LA SABIDURÍA DE UNA BUENA ESPOSA
El Midrash haGadol cuenta que Rajel lo tomó con calma y le dijo a su esposo: “Está bien. No vayas a estudiar mañana. Pero tengo una tarea para ti. Muy aliviado, Ribbi Aqiba le dijo que podía pedirle que hiciera cualquier cosa menos ir a la escuela. Rajel le pidió prestado un burro a una de sus vecinas y lo decoró, poniendole un poco de barro y flores en el lomo del animal: «un burro con flores» era una rareza de circo, algo nunca visto. A la mañana siguiente, le pidió a su esposo que llevara el burro a dar un paseo por el mercado, donde había decenas de personas. Él aceptó y llevó el burro al mecado. Cuando llegó la gente vio al burro y se reía a carcajadas: “¡Miren! ¡Un burro con flores! ¡Ja ja ja!» Al día siguiente, Rajel le pidió a su esposo que llevara el burro al mercado nuevamente. Y esta vez, solo la mitad de la gente se burló del burro, porque ya lo habian visto. Al día siguiente, Rajel le dijo a su esposo que saliera por tercera y última vez. Esta vez, cuando Aqiba llegó al mercado, nadie se rió. De hecho, el burro con flores ya era noticia vieja… Cuando Ribbi Aqiba le contó a su esposa lo sucedido, ella le dijo: “Ya ves, mi querido esposo, cuando sucede algo inusual —tanto adultos como niños —, responden con risas y burla. Pero al cabo de unos días, la nueva situación se normaliza, la gente se acostumbra y ya nadie se burla. Y así será contigo. Los niños que se hoy burlan de ti se acostumbrarán a verte como un estudiante más mañana y pasado mañana”. El experimento de Rajel funcionó. Sus palabras convencieron a Aqiba y al día siguiente volvió al Talmud Tora.

EL BLOQUEO MENTAL
Pero las dificultades de aprendizaje no habían terminado. Por mucho que quisiera memorizar las letras del alfabeto o los versículos bíblicos, Aquiba no podía concentrarse ni retener nada en su memoria. El rabino Aqiba pensó que tal vez su esposa cometió un trágico error, dejando toda su buena vida atrás, y creyendo que él es un genio con u gran potencial… ¡tal vez él no es inteligente en absoluto! Con gran vergüenza, se acercó a su querida esposa y le dijo lo que estaba pasando: que por mucho que lo intentaba, no estaba aprendiendo nada. Rajel no se dio por vencida. Sabía que su esposo tenía talento y que solo era cuestión de tiempo hasta que se desarrollara todo su potencial. Y no se equivocó.

UN MOMENTO DE MAGIA
Un día, Ribbí Aqiba vio caer gotas de agua sobre una piedra. Y con el tiempo, el agua habia perforado la piedra.

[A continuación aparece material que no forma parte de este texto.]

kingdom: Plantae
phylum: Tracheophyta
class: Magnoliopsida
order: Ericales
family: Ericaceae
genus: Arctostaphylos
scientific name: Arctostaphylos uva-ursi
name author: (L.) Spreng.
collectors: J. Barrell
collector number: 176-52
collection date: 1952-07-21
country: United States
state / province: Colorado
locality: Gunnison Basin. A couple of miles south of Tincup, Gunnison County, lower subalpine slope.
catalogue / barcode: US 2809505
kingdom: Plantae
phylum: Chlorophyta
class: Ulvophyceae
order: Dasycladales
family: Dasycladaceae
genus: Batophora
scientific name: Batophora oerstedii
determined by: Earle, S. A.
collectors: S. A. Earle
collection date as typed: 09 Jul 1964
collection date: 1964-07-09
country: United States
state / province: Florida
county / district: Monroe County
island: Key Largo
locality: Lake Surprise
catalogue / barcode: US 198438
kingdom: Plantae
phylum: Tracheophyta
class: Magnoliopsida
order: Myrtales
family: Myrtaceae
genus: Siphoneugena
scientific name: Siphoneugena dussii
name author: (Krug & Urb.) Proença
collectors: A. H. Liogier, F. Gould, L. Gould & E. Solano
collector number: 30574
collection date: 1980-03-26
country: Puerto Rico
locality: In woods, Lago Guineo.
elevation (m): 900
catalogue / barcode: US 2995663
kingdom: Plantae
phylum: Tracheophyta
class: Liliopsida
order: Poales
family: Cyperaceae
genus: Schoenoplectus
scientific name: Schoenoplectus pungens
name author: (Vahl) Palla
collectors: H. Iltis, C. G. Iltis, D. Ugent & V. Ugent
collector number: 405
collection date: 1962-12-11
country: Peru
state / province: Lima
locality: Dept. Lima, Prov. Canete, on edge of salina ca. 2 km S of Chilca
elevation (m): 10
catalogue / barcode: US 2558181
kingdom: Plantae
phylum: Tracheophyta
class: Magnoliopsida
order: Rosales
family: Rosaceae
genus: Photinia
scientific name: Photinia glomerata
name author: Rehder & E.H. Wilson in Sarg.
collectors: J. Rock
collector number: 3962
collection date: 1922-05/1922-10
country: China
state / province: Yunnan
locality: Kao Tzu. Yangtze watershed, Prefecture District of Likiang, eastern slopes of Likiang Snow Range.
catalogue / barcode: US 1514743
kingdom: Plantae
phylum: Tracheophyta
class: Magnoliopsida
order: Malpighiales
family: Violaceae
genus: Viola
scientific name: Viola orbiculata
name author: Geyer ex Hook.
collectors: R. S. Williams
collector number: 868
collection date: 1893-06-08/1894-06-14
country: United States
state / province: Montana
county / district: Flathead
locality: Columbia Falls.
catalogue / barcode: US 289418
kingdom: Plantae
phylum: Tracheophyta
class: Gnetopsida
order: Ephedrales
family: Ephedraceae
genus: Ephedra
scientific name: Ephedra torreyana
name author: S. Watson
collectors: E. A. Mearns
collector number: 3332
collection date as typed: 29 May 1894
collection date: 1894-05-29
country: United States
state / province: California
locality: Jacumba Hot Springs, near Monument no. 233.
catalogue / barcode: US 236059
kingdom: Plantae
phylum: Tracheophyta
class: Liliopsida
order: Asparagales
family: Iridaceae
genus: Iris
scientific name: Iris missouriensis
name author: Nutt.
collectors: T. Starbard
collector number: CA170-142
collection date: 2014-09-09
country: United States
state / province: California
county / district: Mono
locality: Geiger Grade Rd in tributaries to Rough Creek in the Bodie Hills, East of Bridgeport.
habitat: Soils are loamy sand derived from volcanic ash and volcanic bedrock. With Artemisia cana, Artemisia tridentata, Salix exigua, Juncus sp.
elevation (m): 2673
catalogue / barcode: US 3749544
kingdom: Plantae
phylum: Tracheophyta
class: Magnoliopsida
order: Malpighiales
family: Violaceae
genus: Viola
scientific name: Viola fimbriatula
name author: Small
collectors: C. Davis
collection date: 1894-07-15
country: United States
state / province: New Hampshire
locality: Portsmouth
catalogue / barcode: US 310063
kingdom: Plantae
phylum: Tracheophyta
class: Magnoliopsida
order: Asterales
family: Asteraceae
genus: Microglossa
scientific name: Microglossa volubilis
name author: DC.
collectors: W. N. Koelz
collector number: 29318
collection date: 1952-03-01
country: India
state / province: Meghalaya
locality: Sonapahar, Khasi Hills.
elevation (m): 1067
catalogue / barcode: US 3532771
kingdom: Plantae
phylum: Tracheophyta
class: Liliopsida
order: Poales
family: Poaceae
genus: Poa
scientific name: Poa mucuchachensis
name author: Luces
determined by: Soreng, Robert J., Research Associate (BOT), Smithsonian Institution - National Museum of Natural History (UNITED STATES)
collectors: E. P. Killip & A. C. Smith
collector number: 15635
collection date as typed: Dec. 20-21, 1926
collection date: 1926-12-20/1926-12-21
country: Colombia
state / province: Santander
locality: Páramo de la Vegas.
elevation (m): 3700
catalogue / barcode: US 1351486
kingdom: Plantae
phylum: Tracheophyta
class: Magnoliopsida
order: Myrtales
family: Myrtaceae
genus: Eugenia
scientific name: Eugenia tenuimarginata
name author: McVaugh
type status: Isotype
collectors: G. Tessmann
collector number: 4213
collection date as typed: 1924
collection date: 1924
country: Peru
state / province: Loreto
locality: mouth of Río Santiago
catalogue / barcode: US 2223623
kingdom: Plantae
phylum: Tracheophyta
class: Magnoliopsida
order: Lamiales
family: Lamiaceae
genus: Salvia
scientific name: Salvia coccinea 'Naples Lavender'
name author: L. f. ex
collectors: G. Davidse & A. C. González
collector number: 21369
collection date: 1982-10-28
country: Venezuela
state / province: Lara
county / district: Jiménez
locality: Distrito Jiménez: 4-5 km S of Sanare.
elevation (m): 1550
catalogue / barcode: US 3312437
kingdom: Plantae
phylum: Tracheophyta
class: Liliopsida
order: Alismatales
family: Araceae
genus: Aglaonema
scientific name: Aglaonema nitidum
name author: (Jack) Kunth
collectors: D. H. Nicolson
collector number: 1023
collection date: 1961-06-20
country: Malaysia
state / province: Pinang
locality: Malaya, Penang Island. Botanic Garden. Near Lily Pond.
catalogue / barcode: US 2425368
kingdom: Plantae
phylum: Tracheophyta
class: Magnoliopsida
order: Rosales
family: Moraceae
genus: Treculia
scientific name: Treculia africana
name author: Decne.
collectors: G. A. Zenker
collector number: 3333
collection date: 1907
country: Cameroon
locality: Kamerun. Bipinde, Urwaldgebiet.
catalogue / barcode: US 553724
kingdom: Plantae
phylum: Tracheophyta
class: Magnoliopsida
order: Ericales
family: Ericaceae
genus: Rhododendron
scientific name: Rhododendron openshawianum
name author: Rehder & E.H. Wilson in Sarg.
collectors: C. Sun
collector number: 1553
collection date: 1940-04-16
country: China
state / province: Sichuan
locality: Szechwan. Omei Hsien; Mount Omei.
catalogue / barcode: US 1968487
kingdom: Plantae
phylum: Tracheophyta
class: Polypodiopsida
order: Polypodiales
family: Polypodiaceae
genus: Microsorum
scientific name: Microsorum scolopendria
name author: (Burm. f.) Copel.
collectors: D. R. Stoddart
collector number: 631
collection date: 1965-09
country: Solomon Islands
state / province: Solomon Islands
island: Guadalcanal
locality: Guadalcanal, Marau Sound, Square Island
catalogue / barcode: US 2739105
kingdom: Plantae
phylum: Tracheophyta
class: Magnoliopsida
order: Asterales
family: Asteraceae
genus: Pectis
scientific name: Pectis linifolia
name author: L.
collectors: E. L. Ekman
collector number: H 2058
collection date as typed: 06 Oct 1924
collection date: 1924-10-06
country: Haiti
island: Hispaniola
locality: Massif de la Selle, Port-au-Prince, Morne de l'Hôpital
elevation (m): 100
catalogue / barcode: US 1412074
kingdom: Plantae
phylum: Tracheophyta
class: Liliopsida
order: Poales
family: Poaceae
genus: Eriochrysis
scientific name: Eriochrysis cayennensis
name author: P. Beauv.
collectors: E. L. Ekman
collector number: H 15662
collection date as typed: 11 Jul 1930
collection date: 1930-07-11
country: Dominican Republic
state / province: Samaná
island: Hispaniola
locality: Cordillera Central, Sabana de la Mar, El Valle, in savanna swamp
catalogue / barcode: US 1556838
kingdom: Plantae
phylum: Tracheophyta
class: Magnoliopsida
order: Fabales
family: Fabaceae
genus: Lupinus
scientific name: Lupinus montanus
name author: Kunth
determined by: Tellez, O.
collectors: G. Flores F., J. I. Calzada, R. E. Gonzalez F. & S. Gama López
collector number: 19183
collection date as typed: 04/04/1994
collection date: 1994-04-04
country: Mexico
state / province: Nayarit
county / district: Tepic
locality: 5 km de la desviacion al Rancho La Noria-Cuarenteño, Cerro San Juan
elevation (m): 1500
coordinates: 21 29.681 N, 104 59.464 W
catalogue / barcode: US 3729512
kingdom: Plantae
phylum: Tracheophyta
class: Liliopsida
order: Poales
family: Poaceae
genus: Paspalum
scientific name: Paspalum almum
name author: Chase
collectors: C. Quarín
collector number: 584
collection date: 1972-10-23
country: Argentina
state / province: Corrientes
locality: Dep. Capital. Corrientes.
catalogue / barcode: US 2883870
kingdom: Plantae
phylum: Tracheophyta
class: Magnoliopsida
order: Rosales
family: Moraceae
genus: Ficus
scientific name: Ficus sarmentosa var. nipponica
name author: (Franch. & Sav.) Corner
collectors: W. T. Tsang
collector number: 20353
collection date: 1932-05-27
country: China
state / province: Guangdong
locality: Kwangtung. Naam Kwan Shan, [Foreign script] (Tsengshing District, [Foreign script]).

Esta visión fue una revelación. Ribbí Aqiba se dijo a sí mismo: “Si el agua, que es tan suave y delicada, puede perforar la dura piedra, no hay razón para que la Torá no penetre en mi mente. Solo necesito persistir”. Este se convirtió en el momento decisivo en la vida de Ribbí Aqiba. De repente, se sintió liberado de sus miedos e inseguridades. Su mente se abrió y el bloqueo mental… ¡desapareció! Y una vez que esto sucedió, la genialidad de Ribbí Aquiba se despertó y comenzó a absorber la Torá a una velocidad increíble y vertiginosa. En un corto período de tiempo, tal como Rajel lo había previsto, aprendió y memorizó toda la Torá escrita y el Tanaj. Se graduó y fue aceptado en la Academia Rabínica de Estudios Superiores de Lod, donde conoció a su gran maestro, uno de los Sabios más importantes de su generación: Ribbi Eliezer haGadol.